KPK Tetapkan Bupati Sidoarjo jadi Tersangka Pemotongan Insentif BPPD
Komisi Pemberantasan Korupsi (KPK) menetapkan Bupati Sidoarjo Ahmad Muhdlor Ali sebagai tersangka dugaan korupsi pemotongan dan penerimaan uang di Badan Pelayanan Pajak Daerah (BPPD) Sidoarjo.
"Yang bersangkutan menjabat bupati Kabupaten Sidoarjo periode 2021 sampai sekarang," demikian keterangan KPK, Selasa (16/4).
Penetapan sebagai tersangka dilakukan usai gelar perkara yang dilakukan KPK. Dari proses tersebut, ditemukan adanya pihak yang diduga menikmati aliran uang kasus BPPD Sidoarjo.
Nama Gus Muhdlor sempat jadi perbincangan usai secara terang-terangan mendeklarasikan dukungan kepada pasangan calon nomor urut 02, Prabowo Subianto-Gibran Rakabuming Raka. Dukungan itu disampaikannya dalam Deklarasi Nderek Kiai Prabowo-Gibran di Pondok Pesantren Bumi Sholawat, Lebo, Sidoarjo, Kamis (1/2).
Padahal sebelumnya, ia sempat mengikuti kampanye calon wakil presiden nomor urut 1, Muhaimin Iskandar atau Cak Imin di lapangan Desa Wedoro, Kecamatan Waru, Kabupaten Sidoarjo, pada Selasa (28/11/2023).
Deklarasi terhadap 02 itu dilakukan tepat sehari setelah rumah dinas Gus Muhdlor digeledah KPK pada Rabu (31/1/2024). Pada saat penggeledahan, politisi Partai Kebangkitan Bangsa (PKB) itu disebut menghilang.
Ia juga sempat datang ke KPK untuk menjalani pemeriksaan dalam kasus BPPD. Dalam kesempatan tersebut, Muhdlor membantah adanya penerimaan uang.
"Saya sudah berusaha memberikan kesaksian sebenar-benarnya, seutuh-utuhnya, sehingga terang benderang," ujarnya di KPK pada Jumat (16/2).

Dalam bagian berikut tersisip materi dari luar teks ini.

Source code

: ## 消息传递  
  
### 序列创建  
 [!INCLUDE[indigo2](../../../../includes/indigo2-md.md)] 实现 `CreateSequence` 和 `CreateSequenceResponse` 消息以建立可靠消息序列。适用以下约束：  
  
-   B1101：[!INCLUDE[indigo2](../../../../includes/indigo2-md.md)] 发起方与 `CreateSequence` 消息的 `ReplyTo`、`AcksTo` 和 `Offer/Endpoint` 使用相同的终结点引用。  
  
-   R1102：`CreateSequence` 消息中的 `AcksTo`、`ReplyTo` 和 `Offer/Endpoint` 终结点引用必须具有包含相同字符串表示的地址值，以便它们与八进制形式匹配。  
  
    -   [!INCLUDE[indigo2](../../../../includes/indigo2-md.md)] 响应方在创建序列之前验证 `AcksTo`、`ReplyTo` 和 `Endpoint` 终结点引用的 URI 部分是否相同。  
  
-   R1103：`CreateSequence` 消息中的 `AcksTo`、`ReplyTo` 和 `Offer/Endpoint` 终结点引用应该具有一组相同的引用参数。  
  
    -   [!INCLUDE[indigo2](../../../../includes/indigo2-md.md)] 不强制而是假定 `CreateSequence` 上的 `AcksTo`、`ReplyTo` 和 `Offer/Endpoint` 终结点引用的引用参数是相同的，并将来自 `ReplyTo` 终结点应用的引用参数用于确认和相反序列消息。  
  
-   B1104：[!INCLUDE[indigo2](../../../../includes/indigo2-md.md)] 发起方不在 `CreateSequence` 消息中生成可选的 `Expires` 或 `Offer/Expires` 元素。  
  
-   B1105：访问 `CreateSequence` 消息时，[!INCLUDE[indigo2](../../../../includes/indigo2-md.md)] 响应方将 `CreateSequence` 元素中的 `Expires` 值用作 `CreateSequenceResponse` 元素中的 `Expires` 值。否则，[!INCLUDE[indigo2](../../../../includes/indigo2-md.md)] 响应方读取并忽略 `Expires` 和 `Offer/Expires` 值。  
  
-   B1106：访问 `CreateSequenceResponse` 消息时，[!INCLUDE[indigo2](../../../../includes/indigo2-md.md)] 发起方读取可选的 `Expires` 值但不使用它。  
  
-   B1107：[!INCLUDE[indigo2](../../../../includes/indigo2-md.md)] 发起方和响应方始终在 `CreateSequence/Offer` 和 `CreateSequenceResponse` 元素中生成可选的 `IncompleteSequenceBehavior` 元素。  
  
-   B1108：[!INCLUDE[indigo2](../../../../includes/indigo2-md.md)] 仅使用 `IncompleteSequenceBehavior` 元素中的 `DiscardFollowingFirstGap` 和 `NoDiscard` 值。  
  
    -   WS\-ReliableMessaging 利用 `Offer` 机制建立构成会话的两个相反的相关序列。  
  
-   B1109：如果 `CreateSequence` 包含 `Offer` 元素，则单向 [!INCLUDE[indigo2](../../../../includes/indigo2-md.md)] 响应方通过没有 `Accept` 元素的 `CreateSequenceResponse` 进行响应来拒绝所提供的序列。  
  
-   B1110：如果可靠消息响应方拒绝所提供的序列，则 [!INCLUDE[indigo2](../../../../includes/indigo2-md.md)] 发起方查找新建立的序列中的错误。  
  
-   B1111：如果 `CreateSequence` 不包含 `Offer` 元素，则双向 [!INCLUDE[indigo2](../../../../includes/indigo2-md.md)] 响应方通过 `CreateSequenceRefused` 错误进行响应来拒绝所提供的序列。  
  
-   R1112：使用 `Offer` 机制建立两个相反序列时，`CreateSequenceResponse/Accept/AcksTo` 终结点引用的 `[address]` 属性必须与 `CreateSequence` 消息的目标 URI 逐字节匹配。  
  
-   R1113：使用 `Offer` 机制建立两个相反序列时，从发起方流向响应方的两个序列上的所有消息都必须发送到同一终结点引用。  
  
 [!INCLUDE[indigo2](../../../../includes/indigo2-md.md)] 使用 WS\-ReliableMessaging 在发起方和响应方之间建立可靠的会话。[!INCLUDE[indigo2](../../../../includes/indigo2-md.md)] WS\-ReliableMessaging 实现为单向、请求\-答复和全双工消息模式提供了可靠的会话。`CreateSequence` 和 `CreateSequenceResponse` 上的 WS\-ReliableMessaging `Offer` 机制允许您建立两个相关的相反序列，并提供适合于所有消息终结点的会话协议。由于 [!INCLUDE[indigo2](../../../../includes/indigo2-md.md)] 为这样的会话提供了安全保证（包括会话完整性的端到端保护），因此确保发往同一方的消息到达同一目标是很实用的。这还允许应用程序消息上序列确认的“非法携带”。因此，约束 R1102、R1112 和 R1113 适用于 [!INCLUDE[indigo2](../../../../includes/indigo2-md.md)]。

Kasus ini bermula saat KPK menetapkan Kasubag Umum dan Kepegawaian BPPD Kabupaten Sidoarjo Siska Wati sebagai tersangka pada 29 Januari 2024 lalu. Penangkapan Siska berawal dari laporan masyarakat soal dugaan pemotongan insentif dan penerimaan uang di BPPD Sidoarjo.
Berdasarkan informasi itu, KPK menggelar operasi tangkap tangan terhadap 10 orang di Sidoarjo. Komisi antirasuah lalu menyita uang Rp 69,9 juta dari dugaan pemotongan dan penerimaan uang sejumlah sekitar Rp 2,7 miliar.
Kasus ini berawal pada tahun 2023. Awalnya, ASN BPPD Sidoarjo akan mendapatkan dana insentif usai besaran pendapatan pajak kabupaten tersebut mencapai Rp 1,3 triliun.
Meski demikian, Siska Wati secara sepihak memotong dana insentif ASN dengan besaran 10 hingga 30 persen. Pemotongan dilakukan secara tunai dan diatur setiap bendahara yang ditunjuk.